MOSCOW, July 7 (RAPSI) – Russian President Vladimir Putin has signed a package of antiterrorist bills introducing among others life sentence for terrorism into law, the official spokesperson for the President, Dmitriy Peskov, told journalists on Thursday.

In addition, the President signed a list of documents ordering the government to monitor implementation of this law and if it is necessary to minimize possible risks connected in particular with financial charges and use of home equipment for information storage. The documents signed by Putin along with the bills also authorize the government to draft initiatives on minimization of such risks, according to Peskov.

On June 24, the State Duma adopted the package of antiterrorist bills. On June 29, the bills were approved by the Federation Council despite the objections of the Human Rights Council, business ombudsman, Internet companies and mobile operators.

Mobile operators insisted that the legislation would provoke steep rise in cellular service tariffs.

The bills drafted by Irina Yarovaya, head of the State Duma's Security and Anti-Corruption Committee, and Viktor Ozerov, the Chairperson of the Committee for Security of the Federation Council, propose additional ways of fight against terrorist and extremist threats as well as toughen punishment for terrorism and extremism, according to Yarovaya.

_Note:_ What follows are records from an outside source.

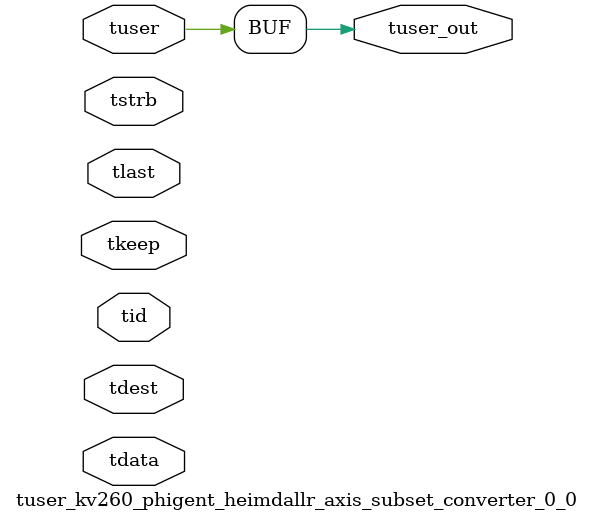
<source format=v>


`timescale 1ps/1ps

module tuser_kv260_phigent_heimdallr_axis_subset_converter_0_0 #
(
parameter C_S_AXIS_TUSER_WIDTH = 1,
parameter C_S_AXIS_TDATA_WIDTH = 32,
parameter C_S_AXIS_TID_WIDTH   = 0,
parameter C_S_AXIS_TDEST_WIDTH = 0,
parameter C_M_AXIS_TUSER_WIDTH = 1
)
(
input  [(C_S_AXIS_TUSER_WIDTH == 0 ? 1 : C_S_AXIS_TUSER_WIDTH)-1:0     ] tuser,
input  [(C_S_AXIS_TDATA_WIDTH == 0 ? 1 : C_S_AXIS_TDATA_WIDTH)-1:0     ] tdata,
input  [(C_S_AXIS_TID_WIDTH   == 0 ? 1 : C_S_AXIS_TID_WIDTH)-1:0       ] tid,
input  [(C_S_AXIS_TDEST_WIDTH == 0 ? 1 : C_S_AXIS_TDEST_WIDTH)-1:0     ] tdest,
input  [(C_S_AXIS_TDATA_WIDTH/8)-1:0 ] tkeep,
input  [(C_S_AXIS_TDATA_WIDTH/8)-1:0 ] tstrb,
input                                                                    tlast,
output [C_M_AXIS_TUSER_WIDTH-1:0] tuser_out
);

assign tuser_out = {tuser[0:0]};

endmodule


</source>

They introduce a new component of crime, international terrorism, which would be punished with prison terms ranging from 10 years to life.
Financing of international terrorist attacks and recruitment would result in imprisonment for up to 10 years.

The legislation would define new elements of crimes including “failure to report of a terrorist nature.” Offenders would face fines of up to 100,000 rubles ($1,550); compulsory labor or imprisonment for up to one year.

Public calls for terrorism on the Internet and justifying terrorism would result in fines of up to one million rubles or imprisonment for 7 years.

The legislation also touches the issue of keeping online correspondence between Internet users and provision of the respective data on demand of certain state authorities.

While the original amendments to the package of anti-terrorist bills introduced by Yarovaya and Ozerov concerned only mobile operators obliging them to keep users data, now they should include “organizers of dissimilation of information in Internet,” i.e. practically all Internet services. It is envisaged that the data including both the correspondence between users and files they exchange be kept for six months.

Internet companies would be obliged to provide law enforcement agencies with decryption keys in case the users’ correspondence or files are encoded. Those failing to provide the authorities with information on decoding of data or using uncertified encryption products should be subject to fines from 3,000 rubles ($46) for individuals to 1 million rubles ($15,500) for legal entities.